At the hearing before the Board of Directors, the Father testified Student splits time between the Father and Mother’s home, and that when Student stays with him, the Father drops Student at the Mother’s home early each morning on Father’s way to work. Father explained the school counselor suggested Student should not be left alone due to his self-destructive behaviors, and so the Father drops Student off instead of leaving Student alone at Father’s residence.

After the hearing, the District’s Board of Directors held Student was not a District resident, and the District was not obligated to provide a free public education. Father appealed this determination to the Court of Common Pleas, which held the District had not proved the Student lived outside of the District a majority of the time. The District then appealed the trial court’s order to the Pennsylvania Commonwealth Court, which upheld the trial court’s decision.

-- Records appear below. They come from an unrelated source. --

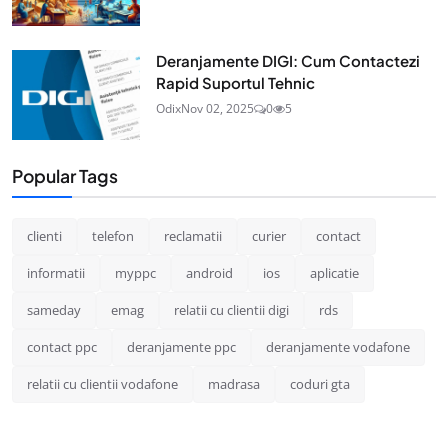
Deranjamente DIGI: Cum Contactezi
Rapid Suportul Tehnic
Odix
Nov 02, 2025
0
5
Popular Tags
clienti
telefon
reclamatii
curier
contact
informatii
myppc
android
ios
aplicatie
sameday
emag
relatii cu clientii digi
rds
contact ppc
deranjamente ppc
deranjamente vodafone
relatii cu clientii vodafone
madrasa
coduri gta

The Pennsylvania Public School Code states, “A child shall be considered a resident of the school district in which his parents or the guardian of his person resides.” 24 P.S. § 13-1302(a). Regulations of the Pennsylvania Department of Education (“PDE”) offer guidance when a student’s parents reside in different school districts:

            [t]he child may attend school in the district of residence of the parent with whom the child lives for a majority of the time, unless a court order or court approved custody agreement specifies otherwise. If the parents have joint custody and time is evenly divided, the parents may choose which of the two school districts the child will enroll for the school year. 22 Pa. Code § 11.11(a).

The District first argued the Student had the burden to prove he resided within the District according to the following guidance from PDE: “The school district or charter school has no obligation to enroll a child until the parent, guardian, or other person having control or charge of the student making the application has supplied proof of the child’s age, residence, and immunizations as required by law.” 22 Pa. Code § 11.11(b)(emphasis added).

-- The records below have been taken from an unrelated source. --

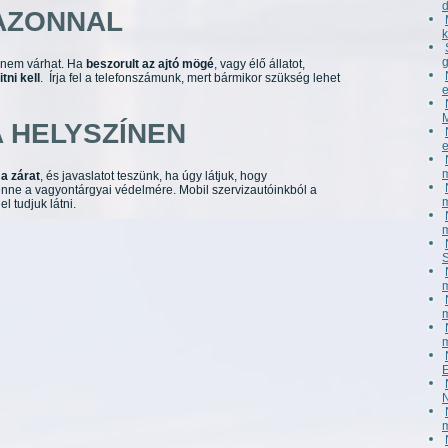
AZONNAL
nem várhat. Ha
beszorult az ajtó mögé
, vagy élő állatot,
tni kell
. Írja fel a telefonszámunk, mert bármikor szükség lehet
A HELYSZÍNEN
 a zárat
, és javaslatot teszünk, ha úgy látjuk, hogy
enne a vagyontárgyai védelmére. Mobil szervizautóinkból a
l tudjuk látni.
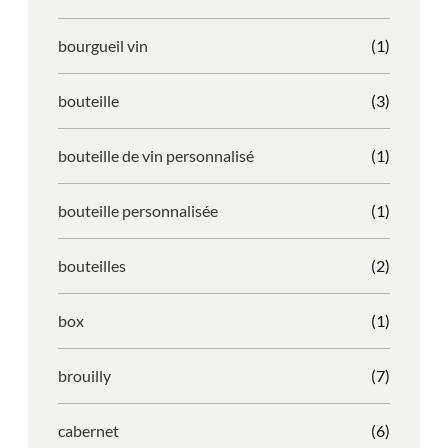
bourgueil vin
(1)
bouteille
(3)
bouteille de vin personnalisé
(1)
bouteille personnalisée
(1)
bouteilles
(2)
box
(1)
brouilly
(7)
cabernet
(6)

The Commonwealth Court rejected the District’s argument explaining Section 11.11(b) requires parents to provide proof of residency upon their initial application for enrollment within the District. However, the school district has the burden of proof when it challenges a student’s residency after initially accepting the student’s application for enrollment. The Court explained, “The School District could have declined to enroll Student if his residency was unclear at that time. When the School District thereafter challenged Student’s residency, the School District had the burden to show that Student was no longer a School District resident.” 

The Commonwealth Court also addressed testimony from the District Superintendent regarding statements by the Mother that the Student lived with her. The Court held this was inadmissible hearsay testimony because the Mother was not called to testify before the District Board of Directors. The Court explained in administrative hearings, such as the hearing before the Board, hearsay evidence will be allowed “if it is corroborated by any competent evidence in the record.”  However, the Court held the private investigator’s surveillance evidence did not corroborate the Mother’s alleged statement because the Father explained why the Student was at the Mother’s address on the dates in question. Therefore, the Court explained the superintendent’s testimony was impermissible hearsay. 

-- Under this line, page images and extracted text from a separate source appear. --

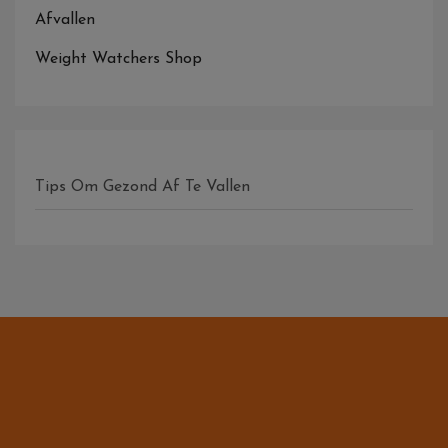
Afvallen
Weight Watchers Shop
Tips Om Gezond Af Te Vallen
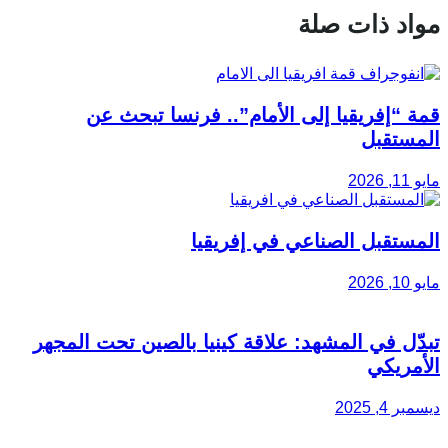
مواد ذات صلة
قمة “إفريقيا إلى الأمام”.. فرنسا تبحث عن
المستقبل
مايو 11, 2026
المستقبل الصناعي في إفريقيا
مايو 10, 2026
تبدّل في المشهد: علاقة كينيا بالصين تحت المجهر
الأمريكي
ديسمبر 4, 2025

The Court upheld the trial court’s decision and explained the District’s surveillance evidence was not sufficient to prove the Student resided outside the District, given the Father’s explanation that he drove the Student to the Mother’s home on the days the surveillance evidence was gathered.


In challenging an enrolled student’s residency, the school district has the burden to prove the student lives outside district boundaries. Therefore, districts should work with their legal counsel to ensure they are gathering sufficient evidence in the event of an appeal by the family.